- _GIVEN EXERCISE_:
In the passage on asset protection trusts below, how does a Hybrid DAPT differ from a regular DAPT?

- _SOURCE PASSAGE_:
Before we get to Steve’s commentary, members should take note of the fact that a new 60 Second Planner by Bob Keebler was just posted to the LISI homepage. In his commentary, Bob reviews the May 4th opinion by the Ninth Circuit in Estate of Morgans, where the issue presented was whether Section 2035(b)’s gross-up rule applies in the case of a surviving spouse's deemed gift of a QTIP remainder. You don't need any special equipment to listen- just click on this link.

Now, here is Steve Oshins’ commentary:

EXECUTIVE SUMMARY:

Asset protection has become one of the hottest areas of law and has become the ideal complement to estate planning.  Consequently, the Domestic Asset Protection Trust (“DAPT”) has become one of the most popular asset protection tools in the planner’s toolbox.  As more states have enacted DAPT legislation, practitioners have started doing more DAPTs for their clients.

FACTS: After approximately 15 years since the first DAPT legislation passed, not a single DAPT has been tested all the way through the court system.  Most likely this is because such a large supermajority believes that if tested the DAPT will work to protect its assets from a creditor of the settlor.  However, despite the very high likelihood of protection, if there is a way to increase the odds of success even more, then such a strategy should be utilized whenever possible.

The Hybrid Domestic Asset Protection Trust

The Hybrid Domestic Asset Protection Trust (“Hybrid DAPT”) is a strategy that should increase the probability that the trust assets will be protected.  And it is very simple.  The Hybrid DAPT is just like a regular DAPT except that the settlor isn’t an initial discretionary beneficiary of the trust, but can be added later.  Thus, the trust is initially set up for the benefit of the settlor’s spouse and descendants, for example, but not for the settlor.  By not including the settlor as a beneficiary of the trust, the Hybrid DAPT is by definition a third-party trust and therefore almost certainly avoids the potential risk of uncertainty of a regular DAPT.

Especially where the settlor is married and has a strong, trusting relationship with his or her spouse, is there any good reason that the settler must have his or her name in the trust agreement as a beneficiary?  It is very simple to indirectly access the trust assets through the spouse.  And the trust agreement should define the “spouse” using a “floating spouse provision” that defines the spouse as the person the settlor is married to and living with from time to time.  This gives the settlor the ability to access the trust assets through a subsequent spouse in the event of a divorce or the death of the settlor’s spouse.

If the settlor has no spouse, then it becomes more difficult to access the assets.  However, since a good asset protection planner will be sure to leave sufficient wealth outside of the client’s asset protection trust, in most cases the settlor won’t have to work through this issue anytime soon.

- _DATA LINES_:
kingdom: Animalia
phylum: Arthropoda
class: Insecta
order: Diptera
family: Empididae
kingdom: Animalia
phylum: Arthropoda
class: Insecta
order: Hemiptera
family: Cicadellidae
...
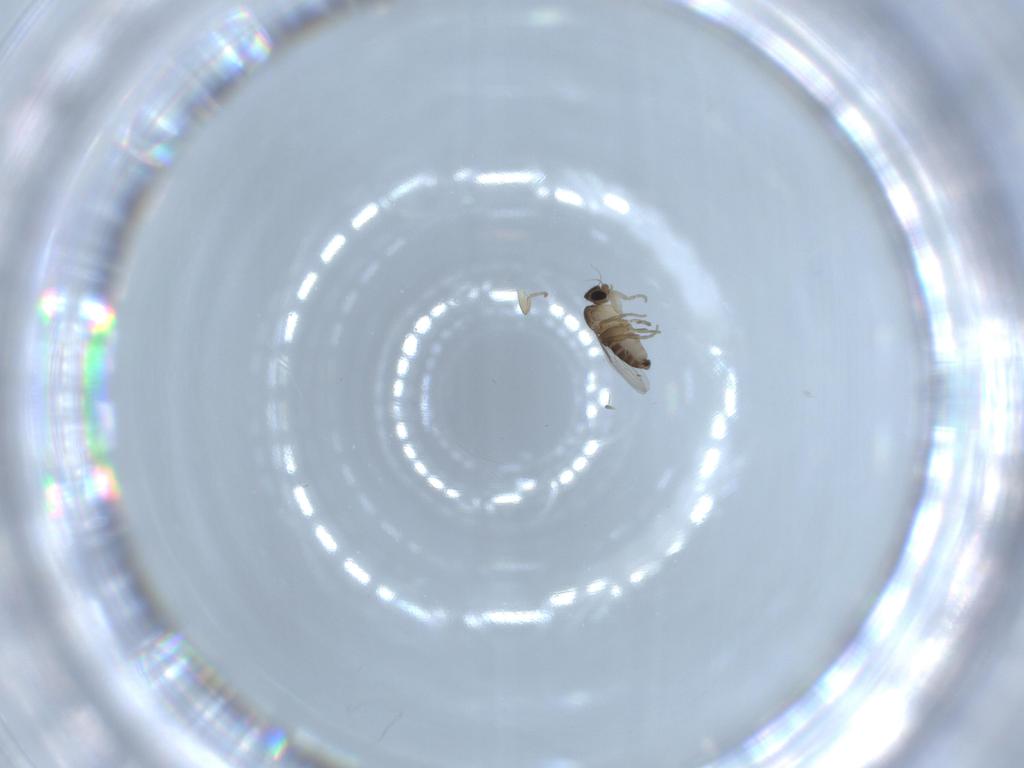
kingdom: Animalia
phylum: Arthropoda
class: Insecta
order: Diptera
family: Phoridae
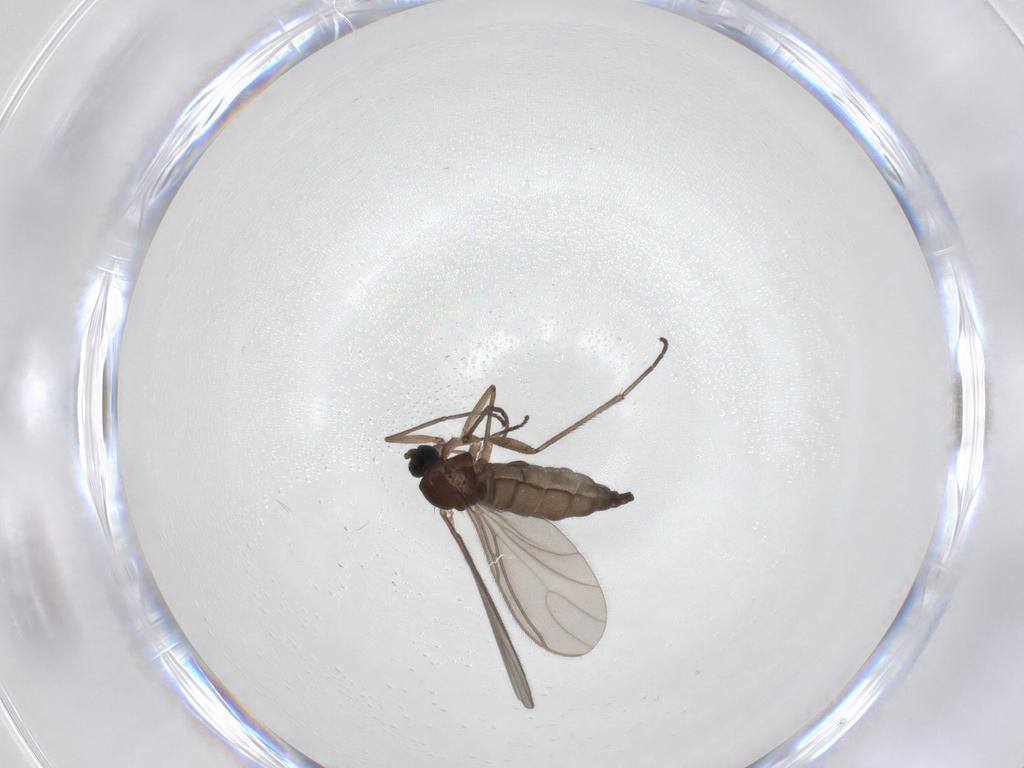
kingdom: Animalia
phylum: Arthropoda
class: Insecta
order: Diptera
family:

- _ANSWER FOR THE TASK_:
In a Hybrid DAPT the settlor isn't an initial discretionary beneficiary of the trust, but can be added later.